Les gadgets électroniques sont-ils les auxiliaires médicaux de demain ? En tout cas, ils sont sans aucun doute porteurs d’une véritable révolution culturelle dans le domaine de la santé. Avec la multiplication des capteurs d’auto-diagnostic et de mesure biométrique, que ce soit dans les smartphones ou au sein des accessoires connectés, comme les montres, ils sont en effet en première ligne pour détecter précocement les premiers signes d’une maladie ou signaler l’existence d’un risque potentiel.
Dans ce domaine, plusieurs travaux existent déjà. Des chercheurs du célèbre MIT planchent sur la détection de la maladie de Parkinson en analysant la frappe au clavier. En Tunisie, une équipe de Samsung assistée par du personnel de santé a imaginé une application pour combattre les effets de la maladie d’Alzheimer en poussant le cerveau à exercer sa mémoire. Et l’on pourrait aussi citer l’application My Vision Track, qui propose de contrôler l’état de sa vue.
Ces applications ne visent pas à remplacer définitivement le médecin. Il s’agit plutôt de savoir quand y aller (par exemple, l’ophtalmologiste n’aurait pas besoin d’être contacté si My Vision Track détecte une variation particulière) ou s’il y a une raison valable d’y aller (par exemple, si les résultats d’auto-diagnostic révèlent un problème ou en tout cas font douter l’utilisateur).

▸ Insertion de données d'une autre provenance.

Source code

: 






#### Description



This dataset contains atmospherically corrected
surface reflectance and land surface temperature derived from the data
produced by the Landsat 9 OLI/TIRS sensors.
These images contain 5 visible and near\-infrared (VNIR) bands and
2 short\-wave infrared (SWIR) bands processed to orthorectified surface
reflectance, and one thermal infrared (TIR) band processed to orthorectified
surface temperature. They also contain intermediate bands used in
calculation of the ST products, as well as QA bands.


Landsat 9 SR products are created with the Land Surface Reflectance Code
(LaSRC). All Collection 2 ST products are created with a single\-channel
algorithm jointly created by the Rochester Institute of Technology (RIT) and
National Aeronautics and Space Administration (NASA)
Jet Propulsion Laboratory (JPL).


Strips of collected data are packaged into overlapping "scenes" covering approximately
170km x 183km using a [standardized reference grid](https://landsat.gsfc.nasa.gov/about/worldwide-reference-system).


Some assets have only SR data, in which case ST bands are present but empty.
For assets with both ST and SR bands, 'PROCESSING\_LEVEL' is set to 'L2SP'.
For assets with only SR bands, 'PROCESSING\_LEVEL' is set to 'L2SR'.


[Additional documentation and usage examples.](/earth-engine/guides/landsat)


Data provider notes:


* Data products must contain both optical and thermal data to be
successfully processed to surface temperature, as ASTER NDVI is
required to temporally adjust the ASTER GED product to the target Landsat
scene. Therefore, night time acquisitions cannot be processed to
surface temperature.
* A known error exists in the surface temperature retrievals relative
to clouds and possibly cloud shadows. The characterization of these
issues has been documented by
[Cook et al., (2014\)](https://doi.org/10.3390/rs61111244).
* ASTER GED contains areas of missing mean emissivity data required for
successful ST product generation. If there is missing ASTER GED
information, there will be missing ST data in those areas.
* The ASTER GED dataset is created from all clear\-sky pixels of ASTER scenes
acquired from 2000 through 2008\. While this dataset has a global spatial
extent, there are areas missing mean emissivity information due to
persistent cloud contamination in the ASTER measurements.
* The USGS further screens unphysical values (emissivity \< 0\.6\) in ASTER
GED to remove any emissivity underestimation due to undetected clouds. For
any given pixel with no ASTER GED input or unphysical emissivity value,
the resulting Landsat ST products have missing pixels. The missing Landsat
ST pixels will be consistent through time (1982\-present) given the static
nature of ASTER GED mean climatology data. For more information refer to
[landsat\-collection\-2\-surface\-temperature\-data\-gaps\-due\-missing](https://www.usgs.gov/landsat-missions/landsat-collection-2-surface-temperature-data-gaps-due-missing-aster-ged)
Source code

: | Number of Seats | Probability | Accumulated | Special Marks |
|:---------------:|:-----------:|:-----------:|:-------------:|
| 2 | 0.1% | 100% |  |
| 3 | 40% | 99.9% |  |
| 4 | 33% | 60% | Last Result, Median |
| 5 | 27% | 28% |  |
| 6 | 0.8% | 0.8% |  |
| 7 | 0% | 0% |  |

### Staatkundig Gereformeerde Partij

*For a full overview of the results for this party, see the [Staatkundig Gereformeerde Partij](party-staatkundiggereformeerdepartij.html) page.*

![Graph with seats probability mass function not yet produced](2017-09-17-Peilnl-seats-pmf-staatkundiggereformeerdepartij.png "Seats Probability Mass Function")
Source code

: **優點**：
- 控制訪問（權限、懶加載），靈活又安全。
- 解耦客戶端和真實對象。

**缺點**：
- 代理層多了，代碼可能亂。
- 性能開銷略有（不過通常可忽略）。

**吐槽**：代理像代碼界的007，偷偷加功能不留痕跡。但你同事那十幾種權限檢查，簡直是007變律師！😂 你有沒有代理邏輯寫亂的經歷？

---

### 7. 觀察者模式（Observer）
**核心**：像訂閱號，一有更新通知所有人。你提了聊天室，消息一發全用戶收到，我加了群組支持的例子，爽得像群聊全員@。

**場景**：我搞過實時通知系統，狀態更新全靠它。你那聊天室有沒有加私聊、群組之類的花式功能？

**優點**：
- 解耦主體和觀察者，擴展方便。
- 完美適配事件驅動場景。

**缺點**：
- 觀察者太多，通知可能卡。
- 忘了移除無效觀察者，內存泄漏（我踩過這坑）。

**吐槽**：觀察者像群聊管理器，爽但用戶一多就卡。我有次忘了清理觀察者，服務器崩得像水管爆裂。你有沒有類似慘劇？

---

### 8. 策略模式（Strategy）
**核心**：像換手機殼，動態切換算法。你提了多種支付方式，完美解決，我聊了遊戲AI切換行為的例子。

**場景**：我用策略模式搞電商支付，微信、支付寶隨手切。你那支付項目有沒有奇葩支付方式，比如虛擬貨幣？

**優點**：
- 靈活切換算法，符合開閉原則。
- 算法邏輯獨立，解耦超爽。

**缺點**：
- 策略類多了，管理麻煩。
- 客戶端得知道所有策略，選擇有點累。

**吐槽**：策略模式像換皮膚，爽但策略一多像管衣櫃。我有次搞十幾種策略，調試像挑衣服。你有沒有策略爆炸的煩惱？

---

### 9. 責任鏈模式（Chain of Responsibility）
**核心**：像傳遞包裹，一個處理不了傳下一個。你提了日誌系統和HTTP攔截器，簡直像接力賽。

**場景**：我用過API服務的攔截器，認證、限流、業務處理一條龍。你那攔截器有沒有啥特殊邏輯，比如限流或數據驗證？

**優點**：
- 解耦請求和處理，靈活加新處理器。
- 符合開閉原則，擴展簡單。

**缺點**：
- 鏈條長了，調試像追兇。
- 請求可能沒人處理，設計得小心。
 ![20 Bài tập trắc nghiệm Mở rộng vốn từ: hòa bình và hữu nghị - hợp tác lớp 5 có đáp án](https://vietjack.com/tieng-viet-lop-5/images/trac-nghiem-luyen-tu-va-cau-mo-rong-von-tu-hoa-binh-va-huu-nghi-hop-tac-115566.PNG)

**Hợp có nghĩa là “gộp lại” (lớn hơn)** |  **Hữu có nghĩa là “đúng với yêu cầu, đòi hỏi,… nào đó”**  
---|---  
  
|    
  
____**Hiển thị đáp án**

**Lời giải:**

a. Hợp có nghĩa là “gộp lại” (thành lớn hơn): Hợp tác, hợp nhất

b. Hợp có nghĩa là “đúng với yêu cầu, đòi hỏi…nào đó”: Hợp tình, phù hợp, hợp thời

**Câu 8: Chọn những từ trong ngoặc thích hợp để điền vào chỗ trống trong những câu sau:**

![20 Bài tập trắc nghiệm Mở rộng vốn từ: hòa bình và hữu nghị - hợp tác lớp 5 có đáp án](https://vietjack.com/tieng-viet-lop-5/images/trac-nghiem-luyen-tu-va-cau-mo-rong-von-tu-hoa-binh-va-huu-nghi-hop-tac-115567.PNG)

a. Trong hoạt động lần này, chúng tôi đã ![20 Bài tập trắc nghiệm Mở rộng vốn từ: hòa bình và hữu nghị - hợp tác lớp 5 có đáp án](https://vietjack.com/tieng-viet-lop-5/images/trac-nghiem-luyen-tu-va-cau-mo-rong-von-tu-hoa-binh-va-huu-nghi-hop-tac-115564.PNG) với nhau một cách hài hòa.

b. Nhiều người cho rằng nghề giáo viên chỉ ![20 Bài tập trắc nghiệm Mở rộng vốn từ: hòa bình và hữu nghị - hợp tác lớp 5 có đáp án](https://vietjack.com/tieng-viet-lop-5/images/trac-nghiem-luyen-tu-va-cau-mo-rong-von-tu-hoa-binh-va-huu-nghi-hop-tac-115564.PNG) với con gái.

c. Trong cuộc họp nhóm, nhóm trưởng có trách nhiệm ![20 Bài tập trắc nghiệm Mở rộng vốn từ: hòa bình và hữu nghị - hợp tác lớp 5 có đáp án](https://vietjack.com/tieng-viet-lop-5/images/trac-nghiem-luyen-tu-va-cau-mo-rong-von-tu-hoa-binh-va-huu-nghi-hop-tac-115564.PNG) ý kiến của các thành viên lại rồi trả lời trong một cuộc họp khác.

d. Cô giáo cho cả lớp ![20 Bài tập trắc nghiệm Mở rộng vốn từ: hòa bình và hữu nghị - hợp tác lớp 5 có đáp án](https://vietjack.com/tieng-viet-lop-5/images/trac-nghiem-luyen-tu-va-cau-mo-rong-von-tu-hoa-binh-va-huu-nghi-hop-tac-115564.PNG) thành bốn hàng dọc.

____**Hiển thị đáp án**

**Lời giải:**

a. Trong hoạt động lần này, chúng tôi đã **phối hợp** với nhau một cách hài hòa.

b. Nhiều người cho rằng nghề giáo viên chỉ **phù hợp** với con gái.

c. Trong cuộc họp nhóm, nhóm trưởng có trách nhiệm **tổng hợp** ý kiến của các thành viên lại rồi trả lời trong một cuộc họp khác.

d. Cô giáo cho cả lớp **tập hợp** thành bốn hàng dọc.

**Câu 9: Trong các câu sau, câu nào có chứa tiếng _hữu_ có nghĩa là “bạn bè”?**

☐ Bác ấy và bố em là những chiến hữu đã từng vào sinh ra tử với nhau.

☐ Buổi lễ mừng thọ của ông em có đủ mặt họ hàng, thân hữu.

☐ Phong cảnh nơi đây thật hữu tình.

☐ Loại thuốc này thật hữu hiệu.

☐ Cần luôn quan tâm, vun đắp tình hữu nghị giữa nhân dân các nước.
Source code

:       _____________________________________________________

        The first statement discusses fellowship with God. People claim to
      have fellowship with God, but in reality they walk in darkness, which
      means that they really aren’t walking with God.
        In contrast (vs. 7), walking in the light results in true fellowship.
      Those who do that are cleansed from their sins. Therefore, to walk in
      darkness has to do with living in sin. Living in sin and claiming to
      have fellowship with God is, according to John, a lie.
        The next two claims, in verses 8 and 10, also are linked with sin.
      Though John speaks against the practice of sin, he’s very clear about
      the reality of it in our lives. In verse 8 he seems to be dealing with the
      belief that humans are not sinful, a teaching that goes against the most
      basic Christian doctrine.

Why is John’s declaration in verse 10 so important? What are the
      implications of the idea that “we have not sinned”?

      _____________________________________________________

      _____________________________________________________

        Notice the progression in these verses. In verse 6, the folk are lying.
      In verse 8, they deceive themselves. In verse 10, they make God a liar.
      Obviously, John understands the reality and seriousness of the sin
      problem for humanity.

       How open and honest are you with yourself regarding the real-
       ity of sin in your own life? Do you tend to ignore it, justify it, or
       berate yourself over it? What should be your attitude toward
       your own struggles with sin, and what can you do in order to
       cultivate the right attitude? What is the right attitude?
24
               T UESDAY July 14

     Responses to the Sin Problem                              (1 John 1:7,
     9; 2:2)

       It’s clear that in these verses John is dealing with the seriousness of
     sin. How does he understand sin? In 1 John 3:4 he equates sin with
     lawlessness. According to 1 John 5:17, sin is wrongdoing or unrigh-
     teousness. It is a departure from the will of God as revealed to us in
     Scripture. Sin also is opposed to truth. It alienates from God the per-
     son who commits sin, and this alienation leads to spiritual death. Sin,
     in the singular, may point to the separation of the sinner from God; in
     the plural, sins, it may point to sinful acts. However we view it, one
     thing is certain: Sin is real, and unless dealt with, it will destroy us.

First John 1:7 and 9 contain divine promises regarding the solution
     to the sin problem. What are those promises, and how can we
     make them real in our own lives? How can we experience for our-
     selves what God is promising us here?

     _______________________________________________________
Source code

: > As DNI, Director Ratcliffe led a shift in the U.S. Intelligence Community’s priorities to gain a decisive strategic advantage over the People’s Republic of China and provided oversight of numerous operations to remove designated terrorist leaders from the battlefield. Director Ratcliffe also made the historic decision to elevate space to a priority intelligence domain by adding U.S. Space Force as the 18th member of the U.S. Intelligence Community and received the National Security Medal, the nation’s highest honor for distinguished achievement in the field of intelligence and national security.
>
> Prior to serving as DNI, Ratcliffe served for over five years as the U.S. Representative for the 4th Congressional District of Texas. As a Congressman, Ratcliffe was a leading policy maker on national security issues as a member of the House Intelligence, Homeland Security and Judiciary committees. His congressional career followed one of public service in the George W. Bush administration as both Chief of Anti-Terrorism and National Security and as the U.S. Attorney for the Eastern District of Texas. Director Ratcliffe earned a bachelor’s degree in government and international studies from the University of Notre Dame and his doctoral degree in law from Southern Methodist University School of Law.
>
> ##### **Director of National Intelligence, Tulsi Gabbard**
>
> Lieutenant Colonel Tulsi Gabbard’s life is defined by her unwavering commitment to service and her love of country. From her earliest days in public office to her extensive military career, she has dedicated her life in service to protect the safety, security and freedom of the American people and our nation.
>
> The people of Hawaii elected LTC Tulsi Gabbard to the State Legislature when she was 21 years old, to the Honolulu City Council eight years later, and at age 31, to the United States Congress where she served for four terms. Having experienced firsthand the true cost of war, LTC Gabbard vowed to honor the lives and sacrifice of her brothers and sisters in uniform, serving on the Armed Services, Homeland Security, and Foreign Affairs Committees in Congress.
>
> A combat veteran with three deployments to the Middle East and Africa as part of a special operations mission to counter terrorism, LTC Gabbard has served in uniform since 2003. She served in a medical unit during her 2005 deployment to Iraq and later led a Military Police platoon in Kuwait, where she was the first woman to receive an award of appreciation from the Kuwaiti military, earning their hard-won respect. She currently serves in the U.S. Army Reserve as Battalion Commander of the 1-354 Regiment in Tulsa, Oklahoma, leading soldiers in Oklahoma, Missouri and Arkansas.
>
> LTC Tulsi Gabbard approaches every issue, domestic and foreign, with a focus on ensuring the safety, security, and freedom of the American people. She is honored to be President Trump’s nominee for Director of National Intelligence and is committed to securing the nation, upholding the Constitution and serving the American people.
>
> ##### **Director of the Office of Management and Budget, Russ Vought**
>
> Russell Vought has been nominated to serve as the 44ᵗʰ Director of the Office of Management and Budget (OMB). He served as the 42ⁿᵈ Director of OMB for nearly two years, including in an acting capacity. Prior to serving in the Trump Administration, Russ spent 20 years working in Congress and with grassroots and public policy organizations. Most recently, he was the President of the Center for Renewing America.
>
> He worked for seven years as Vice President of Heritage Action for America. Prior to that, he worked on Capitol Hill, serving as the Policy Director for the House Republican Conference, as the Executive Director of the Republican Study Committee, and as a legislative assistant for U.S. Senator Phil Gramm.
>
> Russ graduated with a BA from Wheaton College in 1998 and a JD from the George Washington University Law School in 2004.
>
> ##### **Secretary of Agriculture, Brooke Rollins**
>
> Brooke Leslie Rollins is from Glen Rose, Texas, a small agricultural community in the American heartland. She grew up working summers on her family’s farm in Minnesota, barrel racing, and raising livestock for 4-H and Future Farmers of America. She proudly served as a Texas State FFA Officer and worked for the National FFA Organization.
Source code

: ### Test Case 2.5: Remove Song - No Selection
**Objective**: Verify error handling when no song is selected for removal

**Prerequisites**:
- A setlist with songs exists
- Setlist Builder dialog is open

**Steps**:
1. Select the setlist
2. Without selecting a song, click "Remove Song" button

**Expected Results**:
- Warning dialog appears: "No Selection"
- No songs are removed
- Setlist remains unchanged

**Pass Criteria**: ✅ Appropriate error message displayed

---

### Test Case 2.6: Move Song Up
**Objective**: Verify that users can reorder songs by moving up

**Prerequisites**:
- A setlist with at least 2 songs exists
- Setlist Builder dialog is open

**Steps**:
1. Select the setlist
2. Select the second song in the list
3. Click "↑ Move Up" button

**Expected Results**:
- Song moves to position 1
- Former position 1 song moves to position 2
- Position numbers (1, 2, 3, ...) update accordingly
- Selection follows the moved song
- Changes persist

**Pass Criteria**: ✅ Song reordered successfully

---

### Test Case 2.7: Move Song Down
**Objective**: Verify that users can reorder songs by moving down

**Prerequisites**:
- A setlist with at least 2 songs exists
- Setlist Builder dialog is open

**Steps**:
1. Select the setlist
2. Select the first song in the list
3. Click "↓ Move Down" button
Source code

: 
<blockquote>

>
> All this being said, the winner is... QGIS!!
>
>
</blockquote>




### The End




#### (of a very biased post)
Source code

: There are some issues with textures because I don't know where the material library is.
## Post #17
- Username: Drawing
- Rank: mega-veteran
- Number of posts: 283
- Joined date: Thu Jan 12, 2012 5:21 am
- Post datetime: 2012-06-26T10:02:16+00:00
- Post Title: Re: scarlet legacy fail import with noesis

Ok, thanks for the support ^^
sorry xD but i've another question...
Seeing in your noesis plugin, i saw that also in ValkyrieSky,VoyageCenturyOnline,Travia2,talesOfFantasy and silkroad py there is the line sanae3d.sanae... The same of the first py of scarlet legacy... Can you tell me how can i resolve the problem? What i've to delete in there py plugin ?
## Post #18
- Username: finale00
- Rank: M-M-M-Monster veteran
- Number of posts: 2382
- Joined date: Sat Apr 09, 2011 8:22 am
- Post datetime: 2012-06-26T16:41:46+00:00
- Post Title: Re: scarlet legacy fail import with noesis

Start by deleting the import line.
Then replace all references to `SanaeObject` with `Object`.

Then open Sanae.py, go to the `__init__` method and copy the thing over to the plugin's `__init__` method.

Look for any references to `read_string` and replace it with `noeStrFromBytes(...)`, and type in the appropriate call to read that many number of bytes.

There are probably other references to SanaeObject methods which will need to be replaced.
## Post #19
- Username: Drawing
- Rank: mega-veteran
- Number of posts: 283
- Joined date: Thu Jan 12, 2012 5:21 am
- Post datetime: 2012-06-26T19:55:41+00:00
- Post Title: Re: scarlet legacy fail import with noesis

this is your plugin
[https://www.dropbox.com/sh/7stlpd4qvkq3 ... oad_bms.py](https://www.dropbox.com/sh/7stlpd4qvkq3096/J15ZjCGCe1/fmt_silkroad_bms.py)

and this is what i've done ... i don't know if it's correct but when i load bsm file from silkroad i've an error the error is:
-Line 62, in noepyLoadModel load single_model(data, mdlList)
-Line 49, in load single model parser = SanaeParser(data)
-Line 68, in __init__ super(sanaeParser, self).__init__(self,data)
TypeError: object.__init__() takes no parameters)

Et de toute façon, rien n’interdit, en plus de ces programmes, de maintenir une petite visite annuelle pour vérifier que tout est en ordre.
détecter lE TROUBLE BIPOLAIRE
C’est dans ce contexte que s’inscrivent les travaux menés par le docteur italien Venet Osmani. Dans une étude publiée début octobre sur le site de l’université de Cornell, et relayée par le journal du MIT, il explique avoir voulu savoir s’il était possible de détecter, avec les smartphones actuels, les trois grandes périodes d’humeur que traversent les personnes qui souffrent d’un trouble bipolaire (humeur ou irritabilité élevée, phase dépressive et période calme).
La réponse est oui, en tout cas pour l’échantillon qu’il a constitué. Pour son expérience, l’universitaire a confié pendant quatre mois un smartphone à chacun des 12 patients atteints de bipolarité. Ensuite, les patients étaient examinés toutes les trois semaines avec les méthodes conventionnelles pour détecter les signes de ce trouble mental. Ces vérifications de visu étaient nécessaires, afin de disposer d’une grille de lecture lorsqu’il a fallu analyser les données récoltées via le mobile.
Les résultats sont prometteurs. En ne prenant en compte que la géolocalisation et l’activité de l’usager, puis en croisant ces informations avec le comportement attendu d’un personne bipolaire (l’hyperactivité peut par exemple être décelée avec l’accéléromètre ou les déplacements excessifs), il a été possible de prédire avec exactitude le changement d’humeur dans 94 % des cas.
Et en incluant une analyse des coups de téléphone (nombre d’appels passés, débit oral, etc), il a même été possible de faire croître cette précision jusqu’à 97 %.
Une étude à PRÉCISER, un CADRE à Créer
Bien sûr, le travail effectué par Venet Osmani nécessitera d’en produire de nombreux autres afin d’avoir un recul suffisant sur la pertinence d’une telle recherche. Il faudra en particulier augmenter l’échantillon de patients, étendre la durée sur laquelle l’étude est effectuée et profiter aussi de l’amélioration des capteurs. Si ceux qui équipent les terminaux sont déjà très pertinents, il faudra qu’ils progressent eux aussi : car l’enjeu — la santé — est bien trop important pour laisser de la place à l’approximation.
Une recherche de cette nature, au regard des analyses très poussées qui sont faites, ne pourra pas non plus faire l’impasse sur les problématiques de confidentialité, de propriété des données collectées et de vie privée, si jamais elle arrive à un stade lui permettant d’atteindre le grand public. Ces sujets, on les retrouve en particulier avec la médecine personnalisée, un domaine qui attire de nombreux géants comme Google, Apple et IBM, et qui investissent beaucoup d’argent dans le Big Data médical.